1. ## rearranging formula

Hi All;
I need to make a2 the subject of a1 sqrt 2gh/(a1/a2)-1 = q

firat divide bt a1 giving sqrt 2gh/(a1/a2)-1 = q/a1

square both sides giving 2gh/(a1/a2)-1 = qsq / a1sq

add one to both sides giving 2gh/(a1/a2) = qsq / a1sq + 1

stuck here.

Thanks.

2. Divide by a2?

Please use parentheses to clarify meaning. In this case, a1 sqrt(2gh/(a1/a2)-1) = q would have been helpful.
Please don't use implicit multiplication. Use an effective symbol. In this case, a1 * sqrt(2gh/(a1/a2)-1) = q would have been helpful.
Use "^" to indicate exponentiation. 2gh/(a1/a2)-1 = (q^2) / (a1^2) = (q/a2)^2

3. Dont understand divide by a2?

4. I am troubled by this...

$\displaystyle \frac{2gh}{\frac{a1}{a2}} = 2gh\cdot\frac{a2}{a1}$

Okay, you talked me out of it. Instead of that, multiply by $\displaystyle \frac{a1}{2gh}$

Please scroll down to question 6 and there answer is at the bottom of the page.
I think there answer is wrong just let me know if it is.

Thanks.

6. Originally Posted by anthonye
Hi All;
I need to make a2 the subject of a1 sqrt 2gh/(a1/a2)-1 = q

firat divide bt a1 giving sqrt 2gh/(a1/a2)-1 = q/a1

square both sides giving 2gh/(a1/a2)-1 = qsq / a1sq

add one to both sides giving 2gh/(a1/a2) = qsq / a1sq + 1

stuck here.

Thanks.
The givn problem is
A1*sqrt{2gh/[(A1/A2)^2 - 1]} = q
Now simplify.

7. Dont understand I'm having trouble making a2 the subject.

8. q^2/A1^2 = 2gh/[(A1/A2 )^2 - 1]

(A1/A2)^2 - 1 = 2gh*A1^2/q^2

(A1/A2)^2 = 1 + 2gh*A1^2/q^2

A1^2/A2^2 = [q^2 + 2gh*A1^2]/q^2

A2^2 = q^2A1^2/[q^2 + 2gh*A1^2]

9. Why in the fourth step does q^2 appear in numerator and denominator.

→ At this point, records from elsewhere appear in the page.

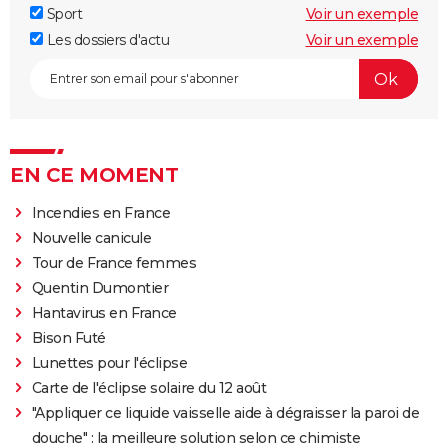
Sport
Voir un exemple
Les dossiers d'actu
Voir un exemple
EN CE MOMENT
Incendies en France
Nouvelle canicule
Tour de France femmes
Quentin Dumontier
Hantavirus en France
Bison Futé
Lunettes pour l'éclipse
Carte de l'éclipse solaire du 12 août
"Appliquer ce liquide vaisselle aide à dégraisser la paroi de
douche" : la meilleure solution selon ce chimiste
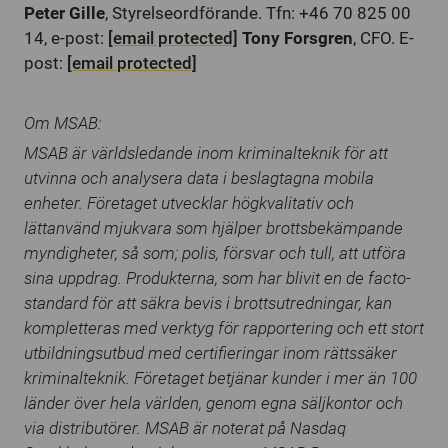
Peter Gille
, Styrelseordförande. Tfn: +46 70 825 00
14, e-post:
[email protected]
Tony Forsgren
, CFO. E-
post:
[email protected]
Om MSAB:
MSAB är världsledande inom kriminalteknik för att
utvinna och analysera data i beslagtagna mobila
enheter. Företaget utvecklar högkvalitativ och
lättanvänd mjukvara som hjälper brottsbekämpande
myndigheter, så som; polis, försvar och tull, att utföra
sina uppdrag. Produkterna, som har blivit en de facto-
standard för att säkra bevis i brottsutredningar, kan
kompletteras med verktyg för rapportering och ett stort
utbildningsutbud med certifieringar inom rättssäker
kriminalteknik. Företaget betjänar kunder i mer än 100
länder över hela världen, genom egna säljkontor och
via distributörer. MSAB är noterat på Nasdaq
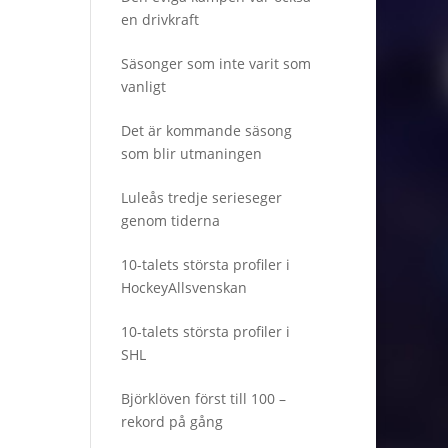
en drivkraft
Säsonger som inte varit som
vanligt
Det är kommande säsong
som blir utmaningen
Luleås tredje serieseger
genom tiderna
10-talets största profiler i
HockeyAllsvenskan
10-talets största profiler i
SHL
Björklöven först till 100 –
rekord på gång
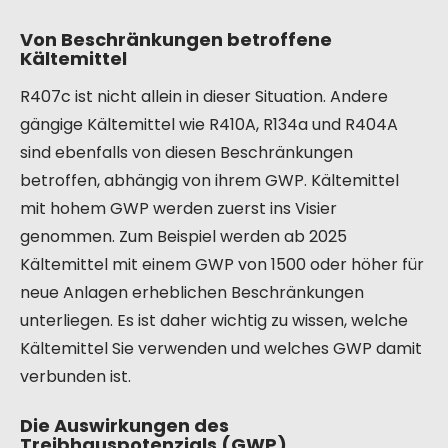
Von Beschränkungen betroffene
Kältemittel
R407c ist nicht allein in dieser Situation. Andere
gängige Kältemittel wie R410A, R134a und R404A
sind ebenfalls von diesen Beschränkungen
betroffen, abhängig von ihrem GWP. Kältemittel
mit hohem GWP werden zuerst ins Visier
genommen. Zum Beispiel werden ab 2025
Kältemittel mit einem GWP von 1500 oder höher für
neue Anlagen erheblichen Beschränkungen
unterliegen. Es ist daher wichtig zu wissen, welche
Kältemittel Sie verwenden und welches GWP damit
verbunden ist.
Die Auswirkungen des
Treibhauspotenzials (GWP)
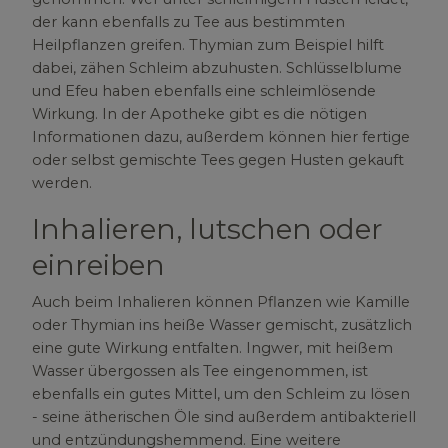
der kann ebenfalls zu Tee aus bestimmten
Heilpflanzen greifen. Thymian zum Beispiel hilft
dabei, zähen Schleim abzuhusten. Schlüsselblume
und Efeu haben ebenfalls eine schleimlösende
Wirkung. In der Apotheke gibt es die nötigen
Informationen dazu, außerdem können hier fertige
oder selbst gemischte Tees gegen Husten gekauft
werden.
Inhalieren, lutschen oder
einreiben
Auch beim Inhalieren können Pflanzen wie Kamille
oder Thymian ins heiße Wasser gemischt, zusätzlich
eine gute Wirkung entfalten. Ingwer, mit heißem
Wasser übergossen als Tee eingenommen, ist
ebenfalls ein gutes Mittel, um den Schleim zu lösen
- seine ätherischen Öle sind außerdem antibakteriell
und entzündungshemmend. Eine weitere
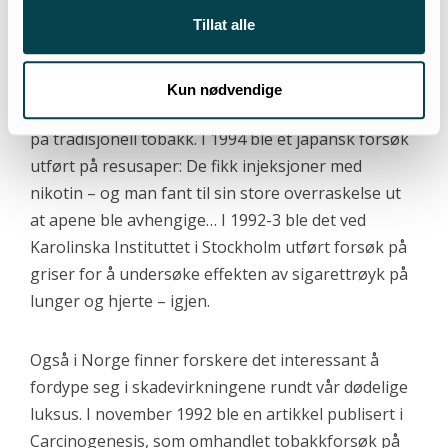
Tillat alle
Dødelig luksus
I tillegg til disse nye områdene innenfor
Kun nødvendige
røykeforskning, drives det også fortsatt forskning
på tradisjonell tobakk. I 1994 ble et japansk forsøk
utført på resusaper: De fikk injeksjoner med
nikotin – og man fant til sin store overraskelse ut
at apene ble avhengige… I 1992-3 ble det ved
Karolinska Instituttet i Stockholm utført forsøk på
griser for å undersøke effekten av sigarettrøyk på
lunger og hjerte – igjen.
Også i Norge finner forskere det interessant å
fordype seg i skadevirkningene rundt vår dødelige
luksus. I november 1992 ble en artikkel publisert i
Carcinogenesis, som omhandlet tobakkforsøk på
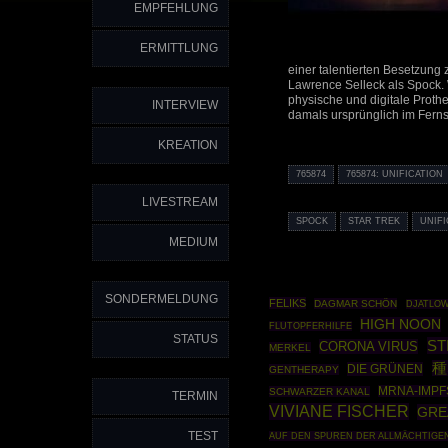
EMPFEHLUNG
ERMITTLUNG
einer talentierten Besetzung
Lawrence Selleck als Spock. 
physische und digitale Proth
INTERVIEW
damals ursprünglich im Ferns
KREATION
765874
765874: UNIFICATION
LIVESTREAM
SPOCK
STAR TREK
UNIF
MEDIUM
SONDERMELDUNG
FELIKS
DAGMAR SCHÖN
DJATLOW
HIGH NOON
FLUTOPFERHILFE
STATUS
ST
CORONA VIRUS
MERKEL
種
DIE GRÜNEN
GENTHERAPY
MRNA-IMPF
SCHWARZER KANAL
TERMIN
VIVIANE FISCHER
GRE
TEST
AUF DEN SPUREN DER ALLMÄCHTIGE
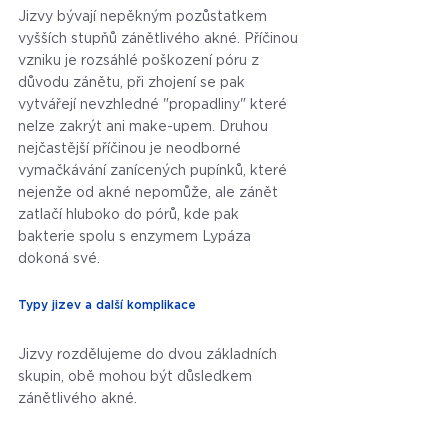
Jizvy bývají nepěkným pozůstatkem 
vyšších stupňů zánětlivého akné. Příčinou 
vzniku je rozsáhlé poškození póru z 
důvodu zánětu, při zhojení se pak 
vytvářejí nevzhledné "propadliny" které 
nelze zakrýt ani make-upem. Druhou 
nejčastější příčinou je neodborné 
vymačkávání zanícených pupínků, které 
nejenže od akné nepomůže, ale zánět 
zatlačí hluboko do pórů, kde pak 
bakterie spolu s enzymem Lypáza 
dokoná své.
Typy jizev a další komplikace
Jizvy rozdělujeme do dvou základních 
skupin, obě mohou být důsledkem 
zánětlivého akné.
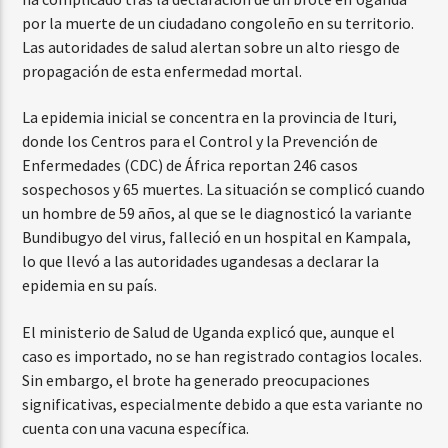
por la muerte de un ciudadano congoleño en su territorio.
Las autoridades de salud alertan sobre un alto riesgo de
propagación de esta enfermedad mortal.
La epidemia inicial se concentra en la provincia de Ituri,
donde los Centros para el Control y la Prevención de
Enfermedades (CDC) de África reportan 246 casos
sospechosos y 65 muertes. La situación se complicó cuando
un hombre de 59 años, al que se le diagnosticó la variante
Bundibugyo del virus, falleció en un hospital en Kampala,
lo que llevó a las autoridades ugandesas a declarar la
epidemia en su país.
El ministerio de Salud de Uganda explicó que, aunque el
caso es importado, no se han registrado contagios locales.
Sin embargo, el brote ha generado preocupaciones
significativas, especialmente debido a que esta variante no
cuenta con una vacuna específica.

10. Let A1 = A and A2 = B; then Sarigama's (which is correct) becomes:
B^2 = q^2 A^2 / (q^2 + 2gh * A^2)
So complete this way:
B = qA / SQRT(q^2 + 2gh * A^2)

You need practice with these:
try and solve this for n:
q = a * SQRT[m / (n - 1)]

11. Originally Posted by anthonye
Why in the fourth step does q^2 appear in numerator and denominator.
Example: if x = 1 + a/y, then x = (y + a) / y
That's quite basic: are you attending math classes?

12. Hello, anthonye!

$\text{Solve for }A_2\!:\;\;A_1\sqrt{\frac{2gh}{(\frac{A_1}{A_2})^2 - 1}}\;=\;q$

$\text{Square both sides: }\;A_1^2\cdot\frac{2gh}{(\frac{A_1}{A_2})^2 - 1} \;=\;q^2$

$\text{Cross-multiply: }\;2A_1^2gh \;=\;q^2\left[\left(\frac{A_1}{A_2}\right)^2 - 1\right]$

. . . . . . . . . . . . $2A_1^2gh \;=\;q^2\left(\frac{A_1}{A_2}\right)^2 - q^2$

. . . . . . . . .$2A_1^2gh + q^2 \;=\;q^2\left(\frac{A_1}{A_2}\right)^2$

. . . . . . . . $\frac{2A_1^2gh + q^2}{q^2} \;=\;\left(\frac{A_1}{A_2}\right)^2$

. . . . . . . . $\frac{2A_1^2gh + q^2}{q^2} \;=\;\frac{A_1^2}{A_2^2}$

. . . . . . . . . . . . . . $A_2^2 \;=\;\frac{A_2^2q^2}{2A_1^2gh + q^2}$

. . . . . . . . . . . . . .$A_2 \;=\;\pm \sqrt{\frac{A_1^2q^2}{2A_1^2gh + q^2}}$

. . . . . . . . . . . . . .$A_2 \;=\;\pm\frac{A_1q}{\sqrt{2A_1^2gh + q^2}}$

13. Ok so 1/y is equal to its reciprocal y/1 which is just y I take it thats correct.

Because y is unknown yes.

14. Ok Wilmer I get n=ma^2 - 1/ mq^2

15. Originally Posted by anthonye
Ok Wilmer I get n=ma^2 - 1/ mq^2
NOOOooooo.......PLUS you forgot brackets: n = (ma^2 - 1) / mq^2 ;
VERY important; hope you know why...

We have:
q = a * SQRT[m / (n - 1)]

Divide by a:
q / a = SQRT[m / (n - 1)]

Square both sides:
q^2 / a^2 = m / (n - 1) ; still with me?

Cross multiply:
q^2(n - 1) = ma^2

Expand:
nq^2 - q^2 = ma^2

Isolate the n term:
nq^2 = ma^2 + q^2

Divide by q^2:
n = (ma^2 + q^2) / q^2 : dig them brackets on left !!

Amen!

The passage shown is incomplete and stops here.